Objective
This articles describes the most common AEM Assets ingestion issue sceanrios and how to analyze them.
- High Processing
- High Volume
- Large DAM Repositories
- Many Concurrent Authors
Scenario 1: High processing
Situations like bulk imports, such as 2000 images at once, causes author instances high CPU and memory.
Solution: Offloading jobs to another AEM instance. You can offload entire workflows or just a few heavy steps by connecting processing instance to the primary author instances via DAM proxy workers. The primary author instance thereby remains free to serve other users. DAM proxy workers are in charge of supervising remote tasks, gathering the results, and feeding them to the local workflow execution.
Scenario 2: High Volume
Instances where database of few million products that have 12,000 modifications per day. The repository becomes the bottleneck in such sceanrios. While writes are happening, reads are blocked for consistency purposes.

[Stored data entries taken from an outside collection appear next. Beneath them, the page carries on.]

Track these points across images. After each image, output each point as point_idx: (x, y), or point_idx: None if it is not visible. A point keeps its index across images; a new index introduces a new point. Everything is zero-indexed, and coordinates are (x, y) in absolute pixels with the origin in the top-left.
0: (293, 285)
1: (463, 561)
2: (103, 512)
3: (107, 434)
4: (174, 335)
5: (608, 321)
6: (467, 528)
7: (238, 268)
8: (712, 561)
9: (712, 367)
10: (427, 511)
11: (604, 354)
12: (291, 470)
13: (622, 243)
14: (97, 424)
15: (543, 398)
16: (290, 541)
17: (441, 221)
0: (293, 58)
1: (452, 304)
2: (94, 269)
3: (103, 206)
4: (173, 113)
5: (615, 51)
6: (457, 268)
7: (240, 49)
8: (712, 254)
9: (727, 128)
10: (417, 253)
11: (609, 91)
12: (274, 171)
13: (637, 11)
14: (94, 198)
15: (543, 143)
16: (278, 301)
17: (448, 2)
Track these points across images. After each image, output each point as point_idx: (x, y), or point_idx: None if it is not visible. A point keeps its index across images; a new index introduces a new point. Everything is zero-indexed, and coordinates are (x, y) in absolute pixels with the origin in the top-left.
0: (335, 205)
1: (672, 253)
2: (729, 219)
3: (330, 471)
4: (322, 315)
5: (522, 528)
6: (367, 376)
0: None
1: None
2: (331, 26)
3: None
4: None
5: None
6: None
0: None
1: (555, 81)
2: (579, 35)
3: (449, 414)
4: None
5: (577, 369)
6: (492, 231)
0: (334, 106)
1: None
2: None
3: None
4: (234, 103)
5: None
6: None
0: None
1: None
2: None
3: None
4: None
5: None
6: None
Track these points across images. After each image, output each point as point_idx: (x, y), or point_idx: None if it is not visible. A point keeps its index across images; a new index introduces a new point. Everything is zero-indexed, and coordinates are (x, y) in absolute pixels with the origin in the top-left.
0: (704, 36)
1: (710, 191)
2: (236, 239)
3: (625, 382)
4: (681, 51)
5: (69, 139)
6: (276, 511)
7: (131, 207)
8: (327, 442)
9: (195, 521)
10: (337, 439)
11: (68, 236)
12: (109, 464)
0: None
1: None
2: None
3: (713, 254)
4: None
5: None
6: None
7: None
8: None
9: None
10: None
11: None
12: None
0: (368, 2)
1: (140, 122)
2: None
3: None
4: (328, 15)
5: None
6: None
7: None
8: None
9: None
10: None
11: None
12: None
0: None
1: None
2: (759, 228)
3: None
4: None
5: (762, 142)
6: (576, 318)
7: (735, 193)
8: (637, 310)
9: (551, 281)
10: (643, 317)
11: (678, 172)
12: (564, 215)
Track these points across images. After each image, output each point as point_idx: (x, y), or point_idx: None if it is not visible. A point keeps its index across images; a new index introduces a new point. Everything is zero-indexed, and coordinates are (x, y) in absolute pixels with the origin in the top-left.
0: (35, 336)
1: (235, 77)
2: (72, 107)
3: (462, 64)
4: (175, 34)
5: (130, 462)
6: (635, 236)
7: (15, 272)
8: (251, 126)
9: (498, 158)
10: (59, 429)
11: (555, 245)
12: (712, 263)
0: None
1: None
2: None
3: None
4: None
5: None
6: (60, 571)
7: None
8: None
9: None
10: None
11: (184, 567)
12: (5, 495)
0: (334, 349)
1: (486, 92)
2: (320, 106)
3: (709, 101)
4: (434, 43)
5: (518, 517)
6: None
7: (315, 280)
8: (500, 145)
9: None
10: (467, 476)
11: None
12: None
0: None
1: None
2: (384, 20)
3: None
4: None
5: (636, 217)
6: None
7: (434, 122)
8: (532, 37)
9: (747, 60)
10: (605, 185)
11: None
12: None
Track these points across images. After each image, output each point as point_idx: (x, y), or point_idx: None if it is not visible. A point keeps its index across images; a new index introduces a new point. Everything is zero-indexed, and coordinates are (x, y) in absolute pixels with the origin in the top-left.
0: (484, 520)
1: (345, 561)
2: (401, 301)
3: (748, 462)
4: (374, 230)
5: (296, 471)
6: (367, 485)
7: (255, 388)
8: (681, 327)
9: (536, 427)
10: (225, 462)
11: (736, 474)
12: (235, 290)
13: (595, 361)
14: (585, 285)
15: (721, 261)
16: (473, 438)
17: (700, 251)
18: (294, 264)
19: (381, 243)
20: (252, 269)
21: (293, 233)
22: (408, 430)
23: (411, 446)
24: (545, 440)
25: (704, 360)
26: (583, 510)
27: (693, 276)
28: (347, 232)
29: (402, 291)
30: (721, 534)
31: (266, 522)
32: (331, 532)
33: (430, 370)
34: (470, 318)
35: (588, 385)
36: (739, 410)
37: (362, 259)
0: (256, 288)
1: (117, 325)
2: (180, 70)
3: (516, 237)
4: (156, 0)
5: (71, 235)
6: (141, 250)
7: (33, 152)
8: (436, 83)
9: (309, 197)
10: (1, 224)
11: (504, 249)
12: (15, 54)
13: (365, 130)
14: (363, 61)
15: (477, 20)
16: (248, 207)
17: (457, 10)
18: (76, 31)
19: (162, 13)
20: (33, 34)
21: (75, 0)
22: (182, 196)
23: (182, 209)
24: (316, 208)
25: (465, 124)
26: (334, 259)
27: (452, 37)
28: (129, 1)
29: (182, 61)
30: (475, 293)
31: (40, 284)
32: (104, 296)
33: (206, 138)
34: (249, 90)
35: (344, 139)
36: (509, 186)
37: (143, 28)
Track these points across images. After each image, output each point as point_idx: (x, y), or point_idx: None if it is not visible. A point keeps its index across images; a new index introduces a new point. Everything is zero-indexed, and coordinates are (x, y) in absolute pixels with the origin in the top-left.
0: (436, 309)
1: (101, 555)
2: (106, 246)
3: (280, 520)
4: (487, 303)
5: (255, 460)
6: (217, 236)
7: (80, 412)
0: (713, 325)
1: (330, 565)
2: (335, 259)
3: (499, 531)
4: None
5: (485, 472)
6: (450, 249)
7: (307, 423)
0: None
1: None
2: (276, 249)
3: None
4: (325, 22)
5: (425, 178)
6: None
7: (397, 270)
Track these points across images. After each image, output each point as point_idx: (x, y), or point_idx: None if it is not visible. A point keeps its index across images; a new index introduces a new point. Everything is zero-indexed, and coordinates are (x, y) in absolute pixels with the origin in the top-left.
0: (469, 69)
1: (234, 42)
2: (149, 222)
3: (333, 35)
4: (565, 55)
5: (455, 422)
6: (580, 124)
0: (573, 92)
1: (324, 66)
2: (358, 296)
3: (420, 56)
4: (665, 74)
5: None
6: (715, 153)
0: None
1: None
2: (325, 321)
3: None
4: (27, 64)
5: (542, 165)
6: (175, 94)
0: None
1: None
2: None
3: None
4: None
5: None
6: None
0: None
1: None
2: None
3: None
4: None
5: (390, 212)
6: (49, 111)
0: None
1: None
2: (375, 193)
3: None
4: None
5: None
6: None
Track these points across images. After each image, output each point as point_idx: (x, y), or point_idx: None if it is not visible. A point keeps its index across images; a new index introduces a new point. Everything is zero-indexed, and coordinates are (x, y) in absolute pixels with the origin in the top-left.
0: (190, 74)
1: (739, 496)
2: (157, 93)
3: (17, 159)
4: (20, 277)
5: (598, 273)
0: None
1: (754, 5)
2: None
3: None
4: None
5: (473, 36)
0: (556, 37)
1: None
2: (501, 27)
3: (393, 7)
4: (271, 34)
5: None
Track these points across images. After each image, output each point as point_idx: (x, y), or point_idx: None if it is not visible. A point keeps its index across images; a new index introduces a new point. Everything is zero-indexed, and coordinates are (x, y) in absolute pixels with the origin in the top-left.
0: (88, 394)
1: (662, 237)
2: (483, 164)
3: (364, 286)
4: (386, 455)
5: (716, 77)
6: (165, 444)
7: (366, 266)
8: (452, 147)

Solution: To prevent this situation, segregate the import process on a dedicated author instance with its own repository. At completion, replicate a full delta to the author environment, with chained replication to the publish environment, if necessary. Use a reserved replication queue to avoid delaying important editorial changes from publication.
Scenario 3: Large DAM repositories. Huge repositories, such as over 7 million assets, 20 million nodes, and 15TB disk size. This impacts the instance performance.
Solution: Split the persistent store and the data store (optimized for handling large binaries). The persistent store requires very low latency I/O, hence local storage works best. For the data store, a higher latency is acceptable.
Scenario 4: Many Concurrent Authors can impact the performance and the processing.
Solution: Concurrent authors are users who are actively working on the system. Logged-in but inactive authors do not place additional load on the system. Operations like editing, upload assets, trigger workflows CPU, memory, search and download assets, modify metadata. Forming a cluster of author instances with a dispatcher in front helps distribute the CPU load evenly. With a large number of authors in active production, it is recommended to spin off each project into a separate author instance or environment in which the work in progress takes place. This technique is named content partitioning.